* **The exercise**:
Copy out, word for word, everything from the start of the records below down to the line containing "sub-region: Sarasota County", with both ends included.

****************************************

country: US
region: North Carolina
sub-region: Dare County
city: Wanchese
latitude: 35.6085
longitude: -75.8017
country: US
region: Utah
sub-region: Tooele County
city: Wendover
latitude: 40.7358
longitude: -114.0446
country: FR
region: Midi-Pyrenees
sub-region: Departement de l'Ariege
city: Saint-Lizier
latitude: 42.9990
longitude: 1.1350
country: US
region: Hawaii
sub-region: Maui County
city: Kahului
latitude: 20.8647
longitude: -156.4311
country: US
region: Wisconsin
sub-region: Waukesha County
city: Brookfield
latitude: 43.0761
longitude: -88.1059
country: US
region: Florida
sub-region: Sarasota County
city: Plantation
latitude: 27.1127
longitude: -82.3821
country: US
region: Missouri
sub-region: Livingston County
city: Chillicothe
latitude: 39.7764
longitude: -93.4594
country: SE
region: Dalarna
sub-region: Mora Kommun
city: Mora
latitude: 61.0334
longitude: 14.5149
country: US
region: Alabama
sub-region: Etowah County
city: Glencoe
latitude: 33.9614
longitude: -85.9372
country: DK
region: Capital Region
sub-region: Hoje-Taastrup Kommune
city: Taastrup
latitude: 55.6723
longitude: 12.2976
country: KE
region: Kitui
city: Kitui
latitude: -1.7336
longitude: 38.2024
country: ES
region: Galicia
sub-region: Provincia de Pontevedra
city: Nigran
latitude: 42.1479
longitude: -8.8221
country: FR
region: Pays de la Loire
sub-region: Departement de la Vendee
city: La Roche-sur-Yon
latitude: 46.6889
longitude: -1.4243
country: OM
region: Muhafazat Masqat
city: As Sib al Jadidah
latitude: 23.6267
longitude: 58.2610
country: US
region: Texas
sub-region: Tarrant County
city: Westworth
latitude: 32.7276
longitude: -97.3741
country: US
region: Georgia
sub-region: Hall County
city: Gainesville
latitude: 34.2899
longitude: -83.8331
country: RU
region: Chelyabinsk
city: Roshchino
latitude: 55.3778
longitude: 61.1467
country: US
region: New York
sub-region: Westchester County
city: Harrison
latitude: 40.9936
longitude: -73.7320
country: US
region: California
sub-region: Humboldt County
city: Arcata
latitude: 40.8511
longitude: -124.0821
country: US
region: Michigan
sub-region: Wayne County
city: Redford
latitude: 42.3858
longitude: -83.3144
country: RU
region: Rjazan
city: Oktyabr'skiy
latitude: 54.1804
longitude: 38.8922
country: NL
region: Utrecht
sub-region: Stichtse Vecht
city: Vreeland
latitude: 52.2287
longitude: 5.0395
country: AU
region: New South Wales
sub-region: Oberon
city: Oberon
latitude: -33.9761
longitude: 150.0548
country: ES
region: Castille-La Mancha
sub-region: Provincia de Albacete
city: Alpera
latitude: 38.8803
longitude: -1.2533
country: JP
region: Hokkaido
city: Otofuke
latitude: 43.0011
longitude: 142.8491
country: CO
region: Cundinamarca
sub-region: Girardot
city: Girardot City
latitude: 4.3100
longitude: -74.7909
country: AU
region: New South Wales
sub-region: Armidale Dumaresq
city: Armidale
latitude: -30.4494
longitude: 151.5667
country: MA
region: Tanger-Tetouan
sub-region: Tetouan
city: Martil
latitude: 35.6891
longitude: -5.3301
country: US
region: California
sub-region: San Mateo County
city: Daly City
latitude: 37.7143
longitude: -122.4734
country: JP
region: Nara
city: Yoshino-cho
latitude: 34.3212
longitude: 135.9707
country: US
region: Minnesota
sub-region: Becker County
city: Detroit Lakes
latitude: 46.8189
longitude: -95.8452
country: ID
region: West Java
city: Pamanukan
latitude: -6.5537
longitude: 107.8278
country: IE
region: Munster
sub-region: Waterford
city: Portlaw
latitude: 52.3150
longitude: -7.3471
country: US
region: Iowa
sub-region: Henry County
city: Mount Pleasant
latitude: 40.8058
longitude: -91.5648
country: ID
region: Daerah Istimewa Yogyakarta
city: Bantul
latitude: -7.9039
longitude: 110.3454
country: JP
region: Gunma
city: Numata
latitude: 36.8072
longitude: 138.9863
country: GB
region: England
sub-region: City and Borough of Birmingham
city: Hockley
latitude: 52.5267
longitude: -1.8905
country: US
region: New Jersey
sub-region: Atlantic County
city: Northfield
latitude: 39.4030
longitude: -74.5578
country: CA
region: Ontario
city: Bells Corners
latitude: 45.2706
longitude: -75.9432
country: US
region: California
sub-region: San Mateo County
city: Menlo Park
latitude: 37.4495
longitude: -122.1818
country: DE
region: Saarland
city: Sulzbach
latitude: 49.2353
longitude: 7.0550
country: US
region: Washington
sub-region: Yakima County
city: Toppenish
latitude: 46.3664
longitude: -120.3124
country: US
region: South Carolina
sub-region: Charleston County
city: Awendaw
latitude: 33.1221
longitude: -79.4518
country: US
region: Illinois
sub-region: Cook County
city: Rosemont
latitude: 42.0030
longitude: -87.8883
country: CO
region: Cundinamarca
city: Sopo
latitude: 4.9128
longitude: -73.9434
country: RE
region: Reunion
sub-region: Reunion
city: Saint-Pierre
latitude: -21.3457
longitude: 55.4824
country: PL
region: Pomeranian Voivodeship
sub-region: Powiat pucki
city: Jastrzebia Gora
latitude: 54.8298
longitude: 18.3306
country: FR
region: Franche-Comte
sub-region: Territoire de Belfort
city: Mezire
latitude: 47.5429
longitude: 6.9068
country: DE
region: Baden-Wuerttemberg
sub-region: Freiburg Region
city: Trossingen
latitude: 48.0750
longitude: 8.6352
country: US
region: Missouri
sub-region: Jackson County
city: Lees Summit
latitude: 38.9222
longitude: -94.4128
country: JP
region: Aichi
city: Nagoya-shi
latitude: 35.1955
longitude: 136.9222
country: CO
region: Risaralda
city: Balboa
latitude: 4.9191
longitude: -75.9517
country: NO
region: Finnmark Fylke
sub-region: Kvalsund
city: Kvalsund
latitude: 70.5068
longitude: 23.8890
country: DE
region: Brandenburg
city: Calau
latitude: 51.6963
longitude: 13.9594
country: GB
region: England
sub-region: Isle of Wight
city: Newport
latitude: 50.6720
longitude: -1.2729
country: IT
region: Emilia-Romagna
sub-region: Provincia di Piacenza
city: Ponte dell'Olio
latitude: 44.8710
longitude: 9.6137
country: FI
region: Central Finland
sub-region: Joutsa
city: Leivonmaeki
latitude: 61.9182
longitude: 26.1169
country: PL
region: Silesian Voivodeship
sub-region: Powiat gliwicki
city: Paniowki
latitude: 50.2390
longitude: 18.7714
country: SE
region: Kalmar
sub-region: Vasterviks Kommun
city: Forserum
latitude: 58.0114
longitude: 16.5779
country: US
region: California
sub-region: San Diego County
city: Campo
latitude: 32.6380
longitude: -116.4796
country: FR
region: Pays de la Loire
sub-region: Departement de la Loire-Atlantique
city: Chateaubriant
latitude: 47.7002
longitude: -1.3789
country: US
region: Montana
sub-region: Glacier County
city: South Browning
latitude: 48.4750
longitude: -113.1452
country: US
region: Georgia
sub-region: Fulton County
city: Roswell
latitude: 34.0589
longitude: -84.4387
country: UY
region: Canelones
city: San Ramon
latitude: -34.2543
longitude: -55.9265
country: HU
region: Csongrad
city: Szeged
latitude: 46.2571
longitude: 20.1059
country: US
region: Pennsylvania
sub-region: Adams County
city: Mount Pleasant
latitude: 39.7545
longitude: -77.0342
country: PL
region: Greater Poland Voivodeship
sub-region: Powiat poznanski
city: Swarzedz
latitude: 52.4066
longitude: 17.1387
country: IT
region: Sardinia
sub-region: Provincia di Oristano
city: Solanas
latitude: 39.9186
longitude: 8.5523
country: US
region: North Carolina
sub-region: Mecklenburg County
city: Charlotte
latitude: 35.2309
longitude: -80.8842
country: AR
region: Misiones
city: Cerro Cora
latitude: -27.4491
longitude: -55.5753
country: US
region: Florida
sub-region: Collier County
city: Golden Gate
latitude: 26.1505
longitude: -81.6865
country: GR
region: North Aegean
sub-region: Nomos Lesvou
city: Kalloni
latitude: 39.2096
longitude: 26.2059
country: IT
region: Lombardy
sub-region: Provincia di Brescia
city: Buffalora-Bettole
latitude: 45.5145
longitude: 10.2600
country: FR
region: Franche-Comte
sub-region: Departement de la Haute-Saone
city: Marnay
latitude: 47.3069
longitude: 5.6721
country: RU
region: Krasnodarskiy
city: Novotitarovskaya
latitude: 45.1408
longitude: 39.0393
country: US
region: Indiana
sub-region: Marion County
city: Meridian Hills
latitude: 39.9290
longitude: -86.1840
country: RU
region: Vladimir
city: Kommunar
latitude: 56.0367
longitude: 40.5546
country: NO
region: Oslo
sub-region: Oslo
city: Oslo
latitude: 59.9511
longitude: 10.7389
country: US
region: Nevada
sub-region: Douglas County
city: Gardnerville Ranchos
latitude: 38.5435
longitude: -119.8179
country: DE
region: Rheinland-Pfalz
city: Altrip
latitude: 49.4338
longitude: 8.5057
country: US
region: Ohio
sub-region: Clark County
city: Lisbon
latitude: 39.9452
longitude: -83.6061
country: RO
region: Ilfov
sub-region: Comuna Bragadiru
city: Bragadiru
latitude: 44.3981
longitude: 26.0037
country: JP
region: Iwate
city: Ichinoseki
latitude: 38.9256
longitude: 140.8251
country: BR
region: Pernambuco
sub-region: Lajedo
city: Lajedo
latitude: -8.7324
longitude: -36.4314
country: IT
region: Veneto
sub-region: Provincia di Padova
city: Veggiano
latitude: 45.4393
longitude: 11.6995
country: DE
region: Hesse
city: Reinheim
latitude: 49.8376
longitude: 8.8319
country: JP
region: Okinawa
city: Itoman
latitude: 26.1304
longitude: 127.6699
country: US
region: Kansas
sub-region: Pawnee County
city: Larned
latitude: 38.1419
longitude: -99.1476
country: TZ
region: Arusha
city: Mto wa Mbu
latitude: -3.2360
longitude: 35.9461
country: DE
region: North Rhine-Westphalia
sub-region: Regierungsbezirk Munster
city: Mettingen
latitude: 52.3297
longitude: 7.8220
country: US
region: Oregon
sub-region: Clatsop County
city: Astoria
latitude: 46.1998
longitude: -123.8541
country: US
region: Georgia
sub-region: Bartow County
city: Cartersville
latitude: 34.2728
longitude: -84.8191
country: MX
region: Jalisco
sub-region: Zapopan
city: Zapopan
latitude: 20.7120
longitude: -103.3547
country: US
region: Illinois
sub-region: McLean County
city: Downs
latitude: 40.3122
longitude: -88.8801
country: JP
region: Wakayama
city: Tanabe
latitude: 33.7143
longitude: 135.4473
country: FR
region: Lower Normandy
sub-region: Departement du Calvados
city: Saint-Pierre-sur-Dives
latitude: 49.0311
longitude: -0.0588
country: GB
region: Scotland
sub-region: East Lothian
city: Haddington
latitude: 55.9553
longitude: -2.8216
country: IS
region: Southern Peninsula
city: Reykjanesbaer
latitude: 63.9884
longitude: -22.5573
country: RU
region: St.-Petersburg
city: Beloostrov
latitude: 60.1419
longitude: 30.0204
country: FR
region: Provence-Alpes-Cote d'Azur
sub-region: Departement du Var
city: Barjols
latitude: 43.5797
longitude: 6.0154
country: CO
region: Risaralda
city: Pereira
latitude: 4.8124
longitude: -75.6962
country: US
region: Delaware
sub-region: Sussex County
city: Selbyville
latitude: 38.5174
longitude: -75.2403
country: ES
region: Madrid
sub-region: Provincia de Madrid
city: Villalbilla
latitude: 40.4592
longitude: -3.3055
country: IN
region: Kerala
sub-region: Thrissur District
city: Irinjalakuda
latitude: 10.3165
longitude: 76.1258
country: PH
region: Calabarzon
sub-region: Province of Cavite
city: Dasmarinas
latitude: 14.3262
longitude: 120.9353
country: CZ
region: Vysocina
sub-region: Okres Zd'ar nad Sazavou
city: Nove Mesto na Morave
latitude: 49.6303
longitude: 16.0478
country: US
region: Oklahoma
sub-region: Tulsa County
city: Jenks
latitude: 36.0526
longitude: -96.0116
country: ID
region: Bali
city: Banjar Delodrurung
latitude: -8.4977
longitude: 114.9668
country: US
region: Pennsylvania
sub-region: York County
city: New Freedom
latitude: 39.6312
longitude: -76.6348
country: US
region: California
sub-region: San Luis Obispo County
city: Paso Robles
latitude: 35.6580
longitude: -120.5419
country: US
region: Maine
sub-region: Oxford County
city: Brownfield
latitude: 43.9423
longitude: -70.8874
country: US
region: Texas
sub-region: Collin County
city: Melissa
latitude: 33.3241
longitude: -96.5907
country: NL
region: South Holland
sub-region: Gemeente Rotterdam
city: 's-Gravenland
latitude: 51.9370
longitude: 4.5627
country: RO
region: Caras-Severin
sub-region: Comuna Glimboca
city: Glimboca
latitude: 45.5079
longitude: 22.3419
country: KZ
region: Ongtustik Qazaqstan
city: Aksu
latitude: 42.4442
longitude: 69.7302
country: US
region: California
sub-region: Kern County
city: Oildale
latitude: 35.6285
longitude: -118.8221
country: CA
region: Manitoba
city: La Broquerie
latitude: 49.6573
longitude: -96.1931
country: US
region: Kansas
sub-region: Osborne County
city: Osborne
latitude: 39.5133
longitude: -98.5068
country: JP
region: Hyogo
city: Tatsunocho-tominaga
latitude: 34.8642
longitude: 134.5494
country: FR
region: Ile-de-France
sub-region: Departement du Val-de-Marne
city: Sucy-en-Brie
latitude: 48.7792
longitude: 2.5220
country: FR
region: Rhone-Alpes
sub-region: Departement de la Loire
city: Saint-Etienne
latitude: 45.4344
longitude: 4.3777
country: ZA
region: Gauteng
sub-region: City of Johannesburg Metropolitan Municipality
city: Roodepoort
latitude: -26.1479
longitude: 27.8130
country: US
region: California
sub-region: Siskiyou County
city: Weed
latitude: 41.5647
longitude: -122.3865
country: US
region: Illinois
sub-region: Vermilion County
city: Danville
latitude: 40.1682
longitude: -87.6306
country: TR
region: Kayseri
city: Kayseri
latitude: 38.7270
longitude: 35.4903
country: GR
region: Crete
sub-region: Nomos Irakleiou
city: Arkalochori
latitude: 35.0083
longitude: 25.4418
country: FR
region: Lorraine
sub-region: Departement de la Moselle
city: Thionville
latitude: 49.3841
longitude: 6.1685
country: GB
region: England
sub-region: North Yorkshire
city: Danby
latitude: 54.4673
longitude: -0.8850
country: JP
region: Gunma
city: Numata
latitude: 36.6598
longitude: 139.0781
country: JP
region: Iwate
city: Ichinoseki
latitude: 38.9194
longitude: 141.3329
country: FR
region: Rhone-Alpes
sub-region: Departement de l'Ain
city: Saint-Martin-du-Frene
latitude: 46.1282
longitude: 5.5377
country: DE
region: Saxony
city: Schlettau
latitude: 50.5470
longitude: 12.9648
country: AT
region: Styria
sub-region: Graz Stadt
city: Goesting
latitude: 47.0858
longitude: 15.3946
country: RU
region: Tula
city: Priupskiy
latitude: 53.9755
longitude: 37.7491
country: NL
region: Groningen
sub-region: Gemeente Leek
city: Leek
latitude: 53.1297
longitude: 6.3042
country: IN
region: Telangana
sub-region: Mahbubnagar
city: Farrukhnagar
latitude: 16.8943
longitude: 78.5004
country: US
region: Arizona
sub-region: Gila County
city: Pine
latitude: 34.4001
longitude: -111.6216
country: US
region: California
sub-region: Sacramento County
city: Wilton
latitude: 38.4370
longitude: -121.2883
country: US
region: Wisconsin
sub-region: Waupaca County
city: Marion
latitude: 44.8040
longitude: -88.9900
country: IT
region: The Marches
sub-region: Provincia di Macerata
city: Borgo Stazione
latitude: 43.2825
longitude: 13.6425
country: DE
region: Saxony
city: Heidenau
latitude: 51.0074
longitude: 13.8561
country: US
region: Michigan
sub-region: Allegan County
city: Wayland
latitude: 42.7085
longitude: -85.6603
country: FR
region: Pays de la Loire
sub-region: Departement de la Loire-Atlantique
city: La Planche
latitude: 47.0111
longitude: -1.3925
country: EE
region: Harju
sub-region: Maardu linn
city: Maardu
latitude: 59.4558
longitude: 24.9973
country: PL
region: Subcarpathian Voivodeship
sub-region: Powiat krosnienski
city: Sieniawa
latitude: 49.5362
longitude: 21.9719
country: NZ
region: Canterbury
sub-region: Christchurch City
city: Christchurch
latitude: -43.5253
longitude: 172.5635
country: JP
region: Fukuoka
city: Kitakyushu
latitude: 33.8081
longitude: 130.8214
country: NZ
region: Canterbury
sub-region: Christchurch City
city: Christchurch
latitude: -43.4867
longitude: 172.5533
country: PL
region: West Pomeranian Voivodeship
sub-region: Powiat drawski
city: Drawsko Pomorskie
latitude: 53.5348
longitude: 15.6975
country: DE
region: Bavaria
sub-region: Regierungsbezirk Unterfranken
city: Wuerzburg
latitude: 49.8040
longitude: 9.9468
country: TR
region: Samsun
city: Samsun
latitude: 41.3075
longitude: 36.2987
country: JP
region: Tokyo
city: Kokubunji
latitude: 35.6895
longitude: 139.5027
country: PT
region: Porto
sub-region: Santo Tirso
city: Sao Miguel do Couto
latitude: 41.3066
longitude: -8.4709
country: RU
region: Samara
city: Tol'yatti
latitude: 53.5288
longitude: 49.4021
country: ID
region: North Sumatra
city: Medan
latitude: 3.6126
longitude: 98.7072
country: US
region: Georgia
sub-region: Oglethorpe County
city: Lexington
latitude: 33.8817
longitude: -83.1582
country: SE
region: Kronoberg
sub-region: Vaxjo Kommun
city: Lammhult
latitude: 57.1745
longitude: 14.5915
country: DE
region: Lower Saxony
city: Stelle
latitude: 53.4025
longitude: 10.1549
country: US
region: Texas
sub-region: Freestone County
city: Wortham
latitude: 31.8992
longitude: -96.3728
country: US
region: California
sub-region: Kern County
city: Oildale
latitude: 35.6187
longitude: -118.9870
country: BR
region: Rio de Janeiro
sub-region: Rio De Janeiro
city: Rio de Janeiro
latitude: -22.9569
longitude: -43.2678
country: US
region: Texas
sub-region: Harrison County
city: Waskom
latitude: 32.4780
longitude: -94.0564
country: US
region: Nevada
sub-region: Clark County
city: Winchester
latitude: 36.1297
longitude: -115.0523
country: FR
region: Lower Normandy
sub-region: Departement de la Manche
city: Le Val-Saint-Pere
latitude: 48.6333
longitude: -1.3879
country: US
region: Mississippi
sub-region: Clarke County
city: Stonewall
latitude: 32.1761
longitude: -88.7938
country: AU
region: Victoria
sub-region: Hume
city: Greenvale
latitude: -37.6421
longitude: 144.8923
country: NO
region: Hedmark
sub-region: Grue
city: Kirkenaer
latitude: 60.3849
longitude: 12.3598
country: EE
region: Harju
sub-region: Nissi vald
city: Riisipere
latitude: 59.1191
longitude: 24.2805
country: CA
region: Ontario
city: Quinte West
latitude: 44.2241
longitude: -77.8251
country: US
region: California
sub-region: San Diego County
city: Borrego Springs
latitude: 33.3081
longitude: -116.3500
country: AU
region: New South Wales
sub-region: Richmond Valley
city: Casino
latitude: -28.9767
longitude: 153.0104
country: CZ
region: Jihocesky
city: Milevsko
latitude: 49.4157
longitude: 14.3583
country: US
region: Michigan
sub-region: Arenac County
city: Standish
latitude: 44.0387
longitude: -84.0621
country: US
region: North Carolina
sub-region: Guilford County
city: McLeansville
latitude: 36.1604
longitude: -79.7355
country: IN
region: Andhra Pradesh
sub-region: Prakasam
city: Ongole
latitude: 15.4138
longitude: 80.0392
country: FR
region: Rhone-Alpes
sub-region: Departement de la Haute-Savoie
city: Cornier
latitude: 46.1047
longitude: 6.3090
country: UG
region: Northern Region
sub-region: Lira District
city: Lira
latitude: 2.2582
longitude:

****************************************

* **Solution to the exercise**:
country: US
region: North Carolina
sub-region: Dare County
city: Wanchese
latitude: 35.6085
longitude: -75.8017
country: US
region: Utah
sub-region: Tooele County
city: Wendover
latitude: 40.7358
longitude: -114.0446
country: FR
region: Midi-Pyrenees
sub-region: Departement de l'Ariege
city: Saint-Lizier
latitude: 42.9990
longitude: 1.1350
country: US
region: Hawaii
sub-region: Maui County
city: Kahului
latitude: 20.8647
longitude: -156.4311
country: US
region: Wisconsin
sub-region: Waukesha County
city: Brookfield
latitude: 43.0761
longitude: -88.1059
country: US
region: Florida
sub-region: Sarasota County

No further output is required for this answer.